Reproduce the MXene text word for word, beginning at the words that contain "In certain embodiments, the" and stopping after "considered independent embodiment.".
─── PAGE
A mono-transition MXene can take the form of M₂C, M₃C₂, and M₄C₃. A MXene can also be in double-transition form, which can be M′₂M″C₂ or M′₂M″₂C₃ where M′ and M″ are different transition metals. A solid-solution MXene can take the general formula of: (M′_2-yM″_y)C, (M′_3-yM″_y)C₂, (M′_4-yM″_y)C₃, or (M′_5-yM″_y)C₄.

In certain embodiments, the MXene composition is any of the compositions described in at least one of U.S. patent application Ser. No. 14/094,966 (filed Dec. 3, 2013), 62/055,155 (filed Sep. 25, 2014), 62/214,380 (filed Sep. 4, 2015), 62/149,890 (filed Apr. 20, 2015), 62/127,907 (filed Mar. 4, 2015) or International Applications PCT/US2012/043273 (filed Jun. 20, 2012), PCT/US2013/072733 (filed Dec. 3, 2013), PCT/US2015/051588 (filed Sep. 23, 2015), PCT/US2016/020216 (filed Mar. 1, 2016), or PCT/US2016/028,354 (filed Apr. 20, 2016), preferably where the MXene composition comprises titanium and carbon (e.g., Ti3C2, Ti2C, etc.). Each of these compositions is considered independent embodiment.

Similarly, MXene carbides, nitrides, and carbonitrides are also considered independent embodiments. Various MXene compositions are described elsewhere herein, and these and other compositions, including coatings, stacks, laminates, molded forms, and other structures, described in the above-mentioned references are all considered within the scope of the present disclosure.

A porous and low-density MAX phase that can be crushed into powders with minimal force and without extensive milling steps is highly desired for MXene synthesis. This would not only decrease the cost of MXene manufacturing by eliminating drilling, crushing, and extensive ball-milling, but also prevent lattice distortion of the MAX phase and produce higher quality MXenes with larger flake size and lower concentration of defects. A traditional approach to manufacturing porous materials in the Ti—Al—C systems involves the use of salt additives, such as NaCl¹³ or NH₄HCO₃¹⁴, that prevent complete sintering and can be removed during or after processing. However, their addition may lead to contamination of the MAX phases and MXenes, as well as affecting the stoichiometry, purity, and properties of the resulting materials. That is why the direct synthesis of the low-density MAX phase is preferable.
──────
─── RECORDS SHOWN
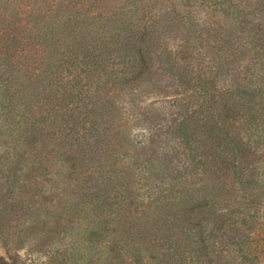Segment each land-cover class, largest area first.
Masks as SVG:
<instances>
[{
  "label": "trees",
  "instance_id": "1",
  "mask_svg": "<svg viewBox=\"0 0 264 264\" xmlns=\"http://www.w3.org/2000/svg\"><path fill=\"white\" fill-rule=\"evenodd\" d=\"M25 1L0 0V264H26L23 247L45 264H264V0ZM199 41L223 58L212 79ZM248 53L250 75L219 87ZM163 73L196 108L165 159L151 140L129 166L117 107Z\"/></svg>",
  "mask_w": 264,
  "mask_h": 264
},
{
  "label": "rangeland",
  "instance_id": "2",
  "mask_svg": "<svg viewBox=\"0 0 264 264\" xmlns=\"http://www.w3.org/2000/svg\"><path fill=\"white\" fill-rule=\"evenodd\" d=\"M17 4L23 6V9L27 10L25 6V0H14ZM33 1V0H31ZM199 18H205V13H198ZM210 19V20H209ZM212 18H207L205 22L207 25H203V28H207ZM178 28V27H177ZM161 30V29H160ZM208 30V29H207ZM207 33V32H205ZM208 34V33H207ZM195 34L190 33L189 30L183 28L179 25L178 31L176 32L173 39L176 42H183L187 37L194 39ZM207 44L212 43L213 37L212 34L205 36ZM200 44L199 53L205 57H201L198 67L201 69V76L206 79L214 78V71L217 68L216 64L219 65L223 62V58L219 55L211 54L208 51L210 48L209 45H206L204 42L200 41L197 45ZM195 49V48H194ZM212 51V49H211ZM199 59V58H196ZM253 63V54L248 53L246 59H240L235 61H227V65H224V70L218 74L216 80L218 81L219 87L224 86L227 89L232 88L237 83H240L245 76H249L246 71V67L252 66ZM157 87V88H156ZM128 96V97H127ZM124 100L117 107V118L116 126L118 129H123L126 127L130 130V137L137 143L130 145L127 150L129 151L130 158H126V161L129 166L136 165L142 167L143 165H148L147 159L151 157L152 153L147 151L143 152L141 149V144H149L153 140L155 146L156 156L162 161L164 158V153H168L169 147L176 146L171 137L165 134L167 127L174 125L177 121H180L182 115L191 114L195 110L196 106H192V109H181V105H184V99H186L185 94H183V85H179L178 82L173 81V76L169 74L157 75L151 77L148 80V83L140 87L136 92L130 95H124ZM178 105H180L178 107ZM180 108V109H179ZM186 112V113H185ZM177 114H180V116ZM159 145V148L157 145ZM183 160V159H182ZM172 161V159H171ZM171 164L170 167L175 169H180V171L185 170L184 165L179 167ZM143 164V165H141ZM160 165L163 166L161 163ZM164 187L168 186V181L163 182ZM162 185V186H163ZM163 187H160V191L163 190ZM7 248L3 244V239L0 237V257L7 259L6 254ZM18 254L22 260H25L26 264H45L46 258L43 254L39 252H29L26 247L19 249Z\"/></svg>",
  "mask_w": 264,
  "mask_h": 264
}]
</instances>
──────
**ANSWER IN FULL:**
In certain embodiments, the MXene composition is any of the compositions described in at least one of U.S. patent application Ser. No. 14/094,966 (filed Dec. 3, 2013), 62/055,155 (filed Sep. 25, 2014), 62/214,380 (filed Sep. 4, 2015), 62/149,890 (filed Apr. 20, 2015), 62/127,907 (filed Mar. 4, 2015) or International Applications PCT/US2012/043273 (filed Jun. 20, 2012), PCT/US2013/072733 (filed Dec. 3, 2013), PCT/US2015/051588 (filed Sep. 23, 2015), PCT/US2016/020216 (filed Mar. 1, 2016), or PCT/US2016/028,354 (filed Apr. 20, 2016), preferably where the MXene composition comprises titanium and carbon (e.g., Ti3C2, Ti2C, etc.). Each of these compositions is considered independent embodiment.